> **Written instruction**
Return the material below verbatim, from its first line up to and including the line that contains "Q0 = qSketchRegion(id".

> **Data in this exercise**
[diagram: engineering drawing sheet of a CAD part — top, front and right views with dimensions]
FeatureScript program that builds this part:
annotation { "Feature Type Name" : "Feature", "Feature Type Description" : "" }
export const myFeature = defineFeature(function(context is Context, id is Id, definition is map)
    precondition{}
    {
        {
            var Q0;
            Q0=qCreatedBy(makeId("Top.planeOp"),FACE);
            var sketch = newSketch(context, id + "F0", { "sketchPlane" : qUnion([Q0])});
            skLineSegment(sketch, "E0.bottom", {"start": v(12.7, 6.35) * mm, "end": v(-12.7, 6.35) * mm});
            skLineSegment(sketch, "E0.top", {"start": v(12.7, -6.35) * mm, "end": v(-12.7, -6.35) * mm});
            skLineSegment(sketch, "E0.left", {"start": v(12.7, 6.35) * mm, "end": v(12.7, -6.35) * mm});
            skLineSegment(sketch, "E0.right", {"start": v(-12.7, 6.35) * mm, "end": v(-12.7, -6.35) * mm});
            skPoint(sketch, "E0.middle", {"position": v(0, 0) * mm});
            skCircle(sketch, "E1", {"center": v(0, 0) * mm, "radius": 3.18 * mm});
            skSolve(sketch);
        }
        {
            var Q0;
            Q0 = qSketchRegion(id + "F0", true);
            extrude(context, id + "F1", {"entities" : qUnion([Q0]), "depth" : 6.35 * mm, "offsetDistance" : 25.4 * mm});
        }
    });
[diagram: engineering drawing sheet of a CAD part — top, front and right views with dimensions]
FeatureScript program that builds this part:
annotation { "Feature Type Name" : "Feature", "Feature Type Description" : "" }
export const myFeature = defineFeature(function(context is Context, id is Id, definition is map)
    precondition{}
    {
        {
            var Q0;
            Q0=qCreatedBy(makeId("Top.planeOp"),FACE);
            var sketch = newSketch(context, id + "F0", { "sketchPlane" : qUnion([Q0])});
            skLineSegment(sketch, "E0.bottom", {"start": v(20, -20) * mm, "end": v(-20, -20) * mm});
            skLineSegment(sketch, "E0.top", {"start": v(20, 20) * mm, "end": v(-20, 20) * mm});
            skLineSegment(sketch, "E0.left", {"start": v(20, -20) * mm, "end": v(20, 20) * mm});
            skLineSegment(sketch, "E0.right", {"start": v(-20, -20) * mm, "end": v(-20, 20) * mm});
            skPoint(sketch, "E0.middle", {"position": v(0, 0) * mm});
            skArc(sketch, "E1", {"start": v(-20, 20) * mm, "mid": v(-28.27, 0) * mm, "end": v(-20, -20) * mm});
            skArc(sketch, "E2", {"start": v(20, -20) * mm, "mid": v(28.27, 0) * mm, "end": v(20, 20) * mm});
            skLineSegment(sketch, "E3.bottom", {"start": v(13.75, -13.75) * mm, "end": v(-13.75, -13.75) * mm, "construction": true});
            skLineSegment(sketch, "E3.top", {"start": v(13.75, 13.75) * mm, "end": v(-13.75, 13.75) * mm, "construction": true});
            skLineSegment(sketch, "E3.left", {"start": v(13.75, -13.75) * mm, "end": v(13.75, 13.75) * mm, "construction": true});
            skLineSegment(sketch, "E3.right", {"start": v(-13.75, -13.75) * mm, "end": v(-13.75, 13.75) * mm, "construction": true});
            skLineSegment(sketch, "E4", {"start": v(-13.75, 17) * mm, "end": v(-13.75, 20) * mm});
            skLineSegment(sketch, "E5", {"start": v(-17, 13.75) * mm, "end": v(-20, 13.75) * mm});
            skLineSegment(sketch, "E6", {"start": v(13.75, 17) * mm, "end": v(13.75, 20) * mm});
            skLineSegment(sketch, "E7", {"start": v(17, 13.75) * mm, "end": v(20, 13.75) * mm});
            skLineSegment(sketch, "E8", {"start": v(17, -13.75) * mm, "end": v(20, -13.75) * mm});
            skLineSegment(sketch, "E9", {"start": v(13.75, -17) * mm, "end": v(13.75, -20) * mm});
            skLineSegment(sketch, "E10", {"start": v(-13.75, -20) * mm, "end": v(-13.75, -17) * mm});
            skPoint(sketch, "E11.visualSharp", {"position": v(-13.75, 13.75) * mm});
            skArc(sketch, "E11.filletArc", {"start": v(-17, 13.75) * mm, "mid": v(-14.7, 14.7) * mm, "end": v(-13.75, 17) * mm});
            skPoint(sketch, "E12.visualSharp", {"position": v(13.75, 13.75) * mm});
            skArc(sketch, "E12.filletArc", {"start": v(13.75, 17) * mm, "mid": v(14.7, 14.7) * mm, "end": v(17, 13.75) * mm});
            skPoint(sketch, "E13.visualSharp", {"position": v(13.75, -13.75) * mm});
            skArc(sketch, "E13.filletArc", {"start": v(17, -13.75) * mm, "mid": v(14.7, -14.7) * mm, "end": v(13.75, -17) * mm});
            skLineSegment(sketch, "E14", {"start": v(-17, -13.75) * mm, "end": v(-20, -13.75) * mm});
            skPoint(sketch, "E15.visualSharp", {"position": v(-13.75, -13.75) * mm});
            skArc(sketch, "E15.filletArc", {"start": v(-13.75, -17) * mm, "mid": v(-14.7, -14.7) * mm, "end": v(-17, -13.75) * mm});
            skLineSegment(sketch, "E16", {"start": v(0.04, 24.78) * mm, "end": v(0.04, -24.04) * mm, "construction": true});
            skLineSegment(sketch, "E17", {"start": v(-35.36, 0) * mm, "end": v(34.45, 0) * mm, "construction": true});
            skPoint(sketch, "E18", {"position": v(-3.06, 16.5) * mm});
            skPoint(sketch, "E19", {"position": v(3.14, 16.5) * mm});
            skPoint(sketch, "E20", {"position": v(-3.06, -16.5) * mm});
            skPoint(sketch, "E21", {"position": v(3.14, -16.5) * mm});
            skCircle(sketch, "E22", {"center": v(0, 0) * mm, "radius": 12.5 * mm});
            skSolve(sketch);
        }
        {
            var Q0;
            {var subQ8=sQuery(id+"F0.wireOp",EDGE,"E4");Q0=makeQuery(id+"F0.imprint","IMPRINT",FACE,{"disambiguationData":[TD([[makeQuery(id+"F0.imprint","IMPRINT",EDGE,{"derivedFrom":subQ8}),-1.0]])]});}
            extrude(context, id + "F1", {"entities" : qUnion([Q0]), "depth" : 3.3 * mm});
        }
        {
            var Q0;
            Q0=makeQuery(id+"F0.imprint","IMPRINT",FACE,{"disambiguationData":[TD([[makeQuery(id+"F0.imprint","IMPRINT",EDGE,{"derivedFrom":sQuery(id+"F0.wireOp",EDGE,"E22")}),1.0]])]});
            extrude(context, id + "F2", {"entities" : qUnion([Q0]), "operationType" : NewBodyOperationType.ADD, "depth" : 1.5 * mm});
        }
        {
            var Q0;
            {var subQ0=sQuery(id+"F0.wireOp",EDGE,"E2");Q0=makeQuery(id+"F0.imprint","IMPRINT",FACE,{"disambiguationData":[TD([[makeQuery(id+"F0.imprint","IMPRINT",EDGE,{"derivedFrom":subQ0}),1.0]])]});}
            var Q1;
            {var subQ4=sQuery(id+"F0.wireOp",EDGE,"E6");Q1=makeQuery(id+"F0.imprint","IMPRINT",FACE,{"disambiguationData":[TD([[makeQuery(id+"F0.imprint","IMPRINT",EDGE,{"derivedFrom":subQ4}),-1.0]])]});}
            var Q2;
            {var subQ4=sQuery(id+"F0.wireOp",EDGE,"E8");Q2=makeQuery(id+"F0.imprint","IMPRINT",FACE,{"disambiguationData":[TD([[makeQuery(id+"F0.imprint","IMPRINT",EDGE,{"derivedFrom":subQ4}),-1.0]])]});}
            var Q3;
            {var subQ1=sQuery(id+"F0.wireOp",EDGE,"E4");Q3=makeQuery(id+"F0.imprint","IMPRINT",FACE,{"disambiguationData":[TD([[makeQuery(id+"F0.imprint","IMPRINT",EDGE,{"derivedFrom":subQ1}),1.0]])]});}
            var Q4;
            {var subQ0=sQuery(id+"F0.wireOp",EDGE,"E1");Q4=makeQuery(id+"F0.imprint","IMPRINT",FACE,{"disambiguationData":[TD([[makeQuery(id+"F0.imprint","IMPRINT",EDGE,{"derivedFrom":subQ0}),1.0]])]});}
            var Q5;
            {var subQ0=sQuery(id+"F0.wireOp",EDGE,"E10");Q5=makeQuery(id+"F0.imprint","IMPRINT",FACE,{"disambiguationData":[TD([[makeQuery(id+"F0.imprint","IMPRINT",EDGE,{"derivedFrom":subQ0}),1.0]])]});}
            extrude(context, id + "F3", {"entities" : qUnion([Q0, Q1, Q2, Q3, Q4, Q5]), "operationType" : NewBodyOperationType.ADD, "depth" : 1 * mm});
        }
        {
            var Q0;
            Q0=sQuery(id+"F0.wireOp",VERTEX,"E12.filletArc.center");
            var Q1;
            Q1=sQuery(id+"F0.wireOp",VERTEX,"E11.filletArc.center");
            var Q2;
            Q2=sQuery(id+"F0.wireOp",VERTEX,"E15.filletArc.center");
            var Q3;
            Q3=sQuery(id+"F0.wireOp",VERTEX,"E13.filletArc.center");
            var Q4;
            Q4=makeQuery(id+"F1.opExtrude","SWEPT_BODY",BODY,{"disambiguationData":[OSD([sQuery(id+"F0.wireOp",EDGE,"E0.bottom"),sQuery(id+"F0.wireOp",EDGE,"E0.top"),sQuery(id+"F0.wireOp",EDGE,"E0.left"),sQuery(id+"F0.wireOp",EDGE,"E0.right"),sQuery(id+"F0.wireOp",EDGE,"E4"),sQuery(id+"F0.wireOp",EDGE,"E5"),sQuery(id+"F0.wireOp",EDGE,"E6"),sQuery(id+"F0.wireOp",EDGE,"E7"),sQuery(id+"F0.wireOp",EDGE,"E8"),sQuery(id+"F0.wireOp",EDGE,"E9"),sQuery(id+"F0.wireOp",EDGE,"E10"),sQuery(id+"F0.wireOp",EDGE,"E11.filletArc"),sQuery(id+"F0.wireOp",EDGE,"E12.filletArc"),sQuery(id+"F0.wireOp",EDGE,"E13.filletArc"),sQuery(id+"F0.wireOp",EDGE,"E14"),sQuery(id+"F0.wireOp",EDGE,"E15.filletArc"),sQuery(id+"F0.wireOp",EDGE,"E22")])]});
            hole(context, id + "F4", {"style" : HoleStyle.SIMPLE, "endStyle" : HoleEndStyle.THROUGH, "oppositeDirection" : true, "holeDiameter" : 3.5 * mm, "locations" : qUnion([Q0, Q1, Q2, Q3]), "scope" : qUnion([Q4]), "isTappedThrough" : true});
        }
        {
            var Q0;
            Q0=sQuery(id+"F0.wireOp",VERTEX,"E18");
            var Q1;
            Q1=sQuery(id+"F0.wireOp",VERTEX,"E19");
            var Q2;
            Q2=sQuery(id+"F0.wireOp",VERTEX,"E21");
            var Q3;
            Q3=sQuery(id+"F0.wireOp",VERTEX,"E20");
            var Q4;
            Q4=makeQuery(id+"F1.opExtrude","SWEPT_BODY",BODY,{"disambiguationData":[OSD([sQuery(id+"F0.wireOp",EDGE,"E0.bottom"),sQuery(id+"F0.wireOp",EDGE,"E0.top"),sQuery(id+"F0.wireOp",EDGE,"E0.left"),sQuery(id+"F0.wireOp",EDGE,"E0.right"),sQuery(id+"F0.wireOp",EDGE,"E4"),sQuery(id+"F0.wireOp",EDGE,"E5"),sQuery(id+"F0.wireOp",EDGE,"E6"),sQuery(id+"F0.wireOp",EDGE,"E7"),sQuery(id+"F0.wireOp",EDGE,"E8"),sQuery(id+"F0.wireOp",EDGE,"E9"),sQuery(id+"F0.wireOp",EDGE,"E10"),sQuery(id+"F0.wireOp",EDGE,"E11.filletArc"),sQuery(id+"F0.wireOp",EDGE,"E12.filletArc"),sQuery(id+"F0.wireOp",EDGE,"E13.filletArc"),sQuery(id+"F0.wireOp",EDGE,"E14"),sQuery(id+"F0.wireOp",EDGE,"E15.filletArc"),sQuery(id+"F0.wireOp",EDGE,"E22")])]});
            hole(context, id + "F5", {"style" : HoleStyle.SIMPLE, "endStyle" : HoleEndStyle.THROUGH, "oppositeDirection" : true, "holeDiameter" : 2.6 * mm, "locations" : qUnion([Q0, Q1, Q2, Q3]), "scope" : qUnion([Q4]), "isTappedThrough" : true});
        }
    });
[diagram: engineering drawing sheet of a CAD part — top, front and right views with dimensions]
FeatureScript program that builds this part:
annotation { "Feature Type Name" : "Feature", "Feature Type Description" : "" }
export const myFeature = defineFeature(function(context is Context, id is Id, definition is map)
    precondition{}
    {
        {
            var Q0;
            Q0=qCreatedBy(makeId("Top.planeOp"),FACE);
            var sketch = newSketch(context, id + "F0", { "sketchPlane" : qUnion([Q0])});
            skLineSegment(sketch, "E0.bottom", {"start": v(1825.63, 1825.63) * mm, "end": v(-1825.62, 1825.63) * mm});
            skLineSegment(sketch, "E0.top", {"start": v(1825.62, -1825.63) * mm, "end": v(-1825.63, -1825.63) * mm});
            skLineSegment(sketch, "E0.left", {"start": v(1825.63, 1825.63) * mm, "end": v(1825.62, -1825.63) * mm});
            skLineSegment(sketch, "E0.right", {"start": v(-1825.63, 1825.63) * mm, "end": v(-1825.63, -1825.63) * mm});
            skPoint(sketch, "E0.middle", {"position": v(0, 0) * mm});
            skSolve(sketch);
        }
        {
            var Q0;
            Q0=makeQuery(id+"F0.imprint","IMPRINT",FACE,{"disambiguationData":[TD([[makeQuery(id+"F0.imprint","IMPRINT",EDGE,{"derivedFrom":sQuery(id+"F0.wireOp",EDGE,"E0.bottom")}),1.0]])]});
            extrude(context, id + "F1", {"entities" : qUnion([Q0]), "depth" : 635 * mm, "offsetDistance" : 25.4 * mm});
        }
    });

> **Task result**
[diagram: engineering drawing sheet of a CAD part — top, front and right views with dimensions]
FeatureScript program that builds this part:
annotation { "Feature Type Name" : "Feature", "Feature Type Description" : "" }
export const myFeature = defineFeature(function(context is Context, id is Id, definition is map)
    precondition{}
    {
        {
            var Q0;
            Q0=qCreatedBy(makeId("Top.planeOp"),FACE);
            var sketch = newSketch(context, id + "F0", { "sketchPlane" : qUnion([Q0])});
            skLineSegment(sketch, "E0.bottom", {"start": v(12.7, 6.35) * mm, "end": v(-12.7, 6.35) * mm});
            skLineSegment(sketch, "E0.top", {"start": v(12.7, -6.35) * mm, "end": v(-12.7, -6.35) * mm});
            skLineSegment(sketch, "E0.left", {"start": v(12.7, 6.35) * mm, "end": v(12.7, -6.35) * mm});
            skLineSegment(sketch, "E0.right", {"start": v(-12.7, 6.35) * mm, "end": v(-12.7, -6.35) * mm});
            skPoint(sketch, "E0.middle", {"position": v(0, 0) * mm});
            skCircle(sketch, "E1", {"center": v(0, 0) * mm, "radius": 3.18 * mm});
            skSolve(sketch);
        }
        {
            var Q0;
            Q0 = qSketchRegion(id + "F0", true);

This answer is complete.